CONTENU DES DONNÉES:

╭──

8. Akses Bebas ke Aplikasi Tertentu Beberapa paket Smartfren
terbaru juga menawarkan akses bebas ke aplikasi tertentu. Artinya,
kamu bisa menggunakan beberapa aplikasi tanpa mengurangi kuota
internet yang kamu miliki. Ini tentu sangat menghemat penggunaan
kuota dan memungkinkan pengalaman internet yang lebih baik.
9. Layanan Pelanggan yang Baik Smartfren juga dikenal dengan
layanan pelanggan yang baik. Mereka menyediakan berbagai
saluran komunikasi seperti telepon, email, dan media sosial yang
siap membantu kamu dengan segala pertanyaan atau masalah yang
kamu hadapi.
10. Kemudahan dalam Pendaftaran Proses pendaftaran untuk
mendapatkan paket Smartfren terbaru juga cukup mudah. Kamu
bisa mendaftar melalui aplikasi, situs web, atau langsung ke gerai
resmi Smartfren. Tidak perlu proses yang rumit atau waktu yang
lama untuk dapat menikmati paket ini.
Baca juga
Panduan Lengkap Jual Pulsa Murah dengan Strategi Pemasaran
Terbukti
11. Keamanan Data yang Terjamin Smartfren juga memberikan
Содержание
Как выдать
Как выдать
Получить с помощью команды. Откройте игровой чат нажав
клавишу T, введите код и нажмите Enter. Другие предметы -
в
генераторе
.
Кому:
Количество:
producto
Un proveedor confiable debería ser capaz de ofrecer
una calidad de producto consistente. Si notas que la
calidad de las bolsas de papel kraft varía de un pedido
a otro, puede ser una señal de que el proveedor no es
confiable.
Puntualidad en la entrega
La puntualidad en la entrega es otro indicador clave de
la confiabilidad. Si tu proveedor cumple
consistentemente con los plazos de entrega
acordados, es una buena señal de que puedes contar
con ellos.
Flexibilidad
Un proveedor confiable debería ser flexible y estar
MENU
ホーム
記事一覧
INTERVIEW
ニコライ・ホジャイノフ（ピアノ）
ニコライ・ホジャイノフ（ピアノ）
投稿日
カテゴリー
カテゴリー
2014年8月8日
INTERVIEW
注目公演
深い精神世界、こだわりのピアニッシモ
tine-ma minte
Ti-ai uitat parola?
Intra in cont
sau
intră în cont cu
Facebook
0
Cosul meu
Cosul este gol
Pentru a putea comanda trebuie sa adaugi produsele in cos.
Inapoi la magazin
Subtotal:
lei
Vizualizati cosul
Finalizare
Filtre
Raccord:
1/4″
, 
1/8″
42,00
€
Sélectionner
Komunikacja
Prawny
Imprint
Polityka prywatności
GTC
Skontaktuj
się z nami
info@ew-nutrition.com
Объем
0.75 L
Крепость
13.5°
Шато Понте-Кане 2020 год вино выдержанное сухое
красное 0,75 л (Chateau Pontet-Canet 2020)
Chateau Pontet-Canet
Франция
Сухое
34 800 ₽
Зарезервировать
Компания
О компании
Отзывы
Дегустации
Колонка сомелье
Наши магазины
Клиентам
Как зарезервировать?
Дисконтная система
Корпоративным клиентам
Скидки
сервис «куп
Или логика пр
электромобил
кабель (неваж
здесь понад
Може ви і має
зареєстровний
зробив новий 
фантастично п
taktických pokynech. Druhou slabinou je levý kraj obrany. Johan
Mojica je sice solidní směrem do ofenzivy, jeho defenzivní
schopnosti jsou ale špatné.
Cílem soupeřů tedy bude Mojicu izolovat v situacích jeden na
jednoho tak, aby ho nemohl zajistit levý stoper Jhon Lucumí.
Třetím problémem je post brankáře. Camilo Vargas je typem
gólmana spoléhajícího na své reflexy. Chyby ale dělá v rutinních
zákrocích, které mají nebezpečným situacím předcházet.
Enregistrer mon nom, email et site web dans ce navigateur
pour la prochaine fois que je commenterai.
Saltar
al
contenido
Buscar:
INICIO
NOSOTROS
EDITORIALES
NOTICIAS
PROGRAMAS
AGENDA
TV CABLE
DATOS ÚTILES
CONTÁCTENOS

╰──

TÂCHE À RÉALISER:
Restituez l'ensemble des lignes des données ci-dessus sous forme de tableau Markdown en omettant les lignes vides. Le tableau comportera deux colonnes : « Numéro » pour le rang de la ligne et « Ligne » pour son texte.

RÉSULTAT DE L'EXERCICE:
| Numéro | Ligne |
|---|---|
| 1 | 8. Akses Bebas ke Aplikasi Tertentu Beberapa paket Smartfren |
| 2 | terbaru juga menawarkan akses bebas ke aplikasi tertentu. Artinya, |
| 3 | kamu bisa menggunakan beberapa aplikasi tanpa mengurangi kuota |
| 4 | internet yang kamu miliki. Ini tentu sangat menghemat penggunaan |
| 5 | kuota dan memungkinkan pengalaman internet yang lebih baik. |
| 6 | 9. Layanan Pelanggan yang Baik Smartfren juga dikenal dengan |
| 7 | layanan pelanggan yang baik. Mereka menyediakan berbagai |
| 8 | saluran komunikasi seperti telepon, email, dan media sosial yang |
| 9 | siap membantu kamu dengan segala pertanyaan atau masalah yang |
| 10 | kamu hadapi. |
| 11 | 10. Kemudahan dalam Pendaftaran Proses pendaftaran untuk |
| 12 | mendapatkan paket Smartfren terbaru juga cukup mudah. Kamu |
| 13 | bisa mendaftar melalui aplikasi, situs web, atau langsung ke gerai |
| 14 | resmi Smartfren. Tidak perlu proses yang rumit atau waktu yang |
| 15 | lama untuk dapat menikmati paket ini. |
| 16 | Baca juga |
| 17 | Panduan Lengkap Jual Pulsa Murah dengan Strategi Pemasaran |
| 18 | Terbukti |
| 19 | 11. Keamanan Data yang Terjamin Smartfren juga memberikan |
| 20 | Содержание |
| 21 | Как выдать |
| 22 | Как выдать |
| 23 | Получить с помощью команды. Откройте игровой чат нажав |
| 24 | клавишу T, введите код и нажмите Enter. Другие предметы - |
| 25 | в |
| 26 | генераторе |
| 27 | . |
| 28 | Кому: |
| 29 | Количество: |
| 30 | producto |
| 31 | Un proveedor confiable debería ser capaz de ofrecer |
| 32 | una calidad de producto consistente. Si notas que la |
| 33 | calidad de las bolsas de papel kraft varía de un pedido |
| 34 | a otro, puede ser una señal de que el proveedor no es |
| 35 | confiable. |
| 36 | Puntualidad en la entrega |
| 37 | La puntualidad en la entrega es otro indicador clave de |
| 38 | la confiabilidad. Si tu proveedor cumple |
| 39 | consistentemente con los plazos de entrega |
| 40 | acordados, es una buena señal de que puedes contar |
| 41 | con ellos. |
| 42 | Flexibilidad |
| 43 | Un proveedor confiable debería ser flexible y estar |
| 44 | MENU |
| 45 | ホーム |
| 46 | 記事一覧 |
| 47 | INTERVIEW |
| 48 | ニコライ・ホジャイノフ（ピアノ） |
| 49 | ニコライ・ホジャイノフ（ピアノ） |
| 50 | 投稿日 |
| 51 | カテゴリー |
| 52 | カテゴリー |
| 53 | 2014年8月8日 |
| 54 | INTERVIEW |
| 55 | 注目公演 |
| 56 | 深い精神世界、こだわりのピアニッシモ |
| 57 | tine-ma minte |
| 58 | Ti-ai uitat parola? |
| 59 | Intra in cont |
| 60 | sau |
| 61 | intră în cont cu |
| 62 | Facebook |
| 63 | 0 |
| 64 | Cosul meu |
| 65 | Cosul este gol |
| 66 | Pentru a putea comanda trebuie sa adaugi produsele in cos. |
| 67 | Inapoi la magazin |
| 68 | Subtotal: |
| 69 | lei |
| 70 | Vizualizati cosul |
| 71 | Finalizare |
| 72 | Filtre |
| 73 | Raccord: |
| 74 | 1/4″ |
| 75 | ,  |
| 76 | 1/8″ |
| 77 | 42,00 |
| 78 | € |
| 79 | Sélectionner |
| 80 | Komunikacja |
| 81 | Prawny |
| 82 | Imprint |
| 83 | Polityka prywatności |
| 84 | GTC |
| 85 | Skontaktuj |
| 86 | się z nami |
| 87 | info@ew-nutrition.com |
| 88 | Объем |
| 89 | 0.75 L |
| 90 | Крепость |
| 91 | 13.5° |
| 92 | Шато Понте-Кане 2020 год вино выдержанное сухое |
| 93 | красное 0,75 л (Chateau Pontet-Canet 2020) |
| 94 | Chateau Pontet-Canet |
| 95 | Франция |
| 96 | Сухое |
| 97 | 34 800 ₽ |
| 98 | Зарезервировать |
| 99 | Компания |
| 100 | О компании |
| 101 | Отзывы |
| 102 | Дегустации |
| 103 | Колонка сомелье |
| 104 | Наши магазины |
| 105 | Клиентам |
| 106 | Как зарезервировать? |
| 107 | Дисконтная система |
| 108 | Корпоративным клиентам |
| 109 | Скидки |
| 110 | сервис «куп |
| 111 | Или логика пр |
| 112 | электромобил |
| 113 | кабель (неваж |
| 114 | здесь понад |
| 115 | Може ви і має |
| 116 | зареєстровний |
| 117 | зробив новий  |
| 118 | фантастично п |
| 119 | taktických pokynech. Druhou slabinou je levý kraj obrany. Johan |
| 120 | Mojica je sice solidní směrem do ofenzivy, jeho defenzivní |
| 121 | schopnosti jsou ale špatné. |
| 122 | Cílem soupeřů tedy bude Mojicu izolovat v situacích jeden na |
| 123 | jednoho tak, aby ho nemohl zajistit levý stoper Jhon Lucumí. |
| 124 | Třetím problémem je post brankáře. Camilo Vargas je typem |
| 125 | gólmana spoléhajícího na své reflexy. Chyby ale dělá v rutinních |
| 126 | zákrocích, které mají nebezpečným situacím předcházet. |
| 127 | Enregistrer mon nom, email et site web dans ce navigateur |
| 128 | pour la prochaine fois que je commenterai. |
| 129 | Saltar |
| 130 | al |
| 131 | contenido |
| 132 | Buscar: |
| 133 | INICIO |
| 134 | NOSOTROS |
| 135 | EDITORIALES |
| 136 | NOTICIAS |
| 137 | PROGRAMAS |
| 138 | AGENDA |
| 139 | TV CABLE |
| 140 | DATOS ÚTILES |
| 141 | CONTÁCTENOS |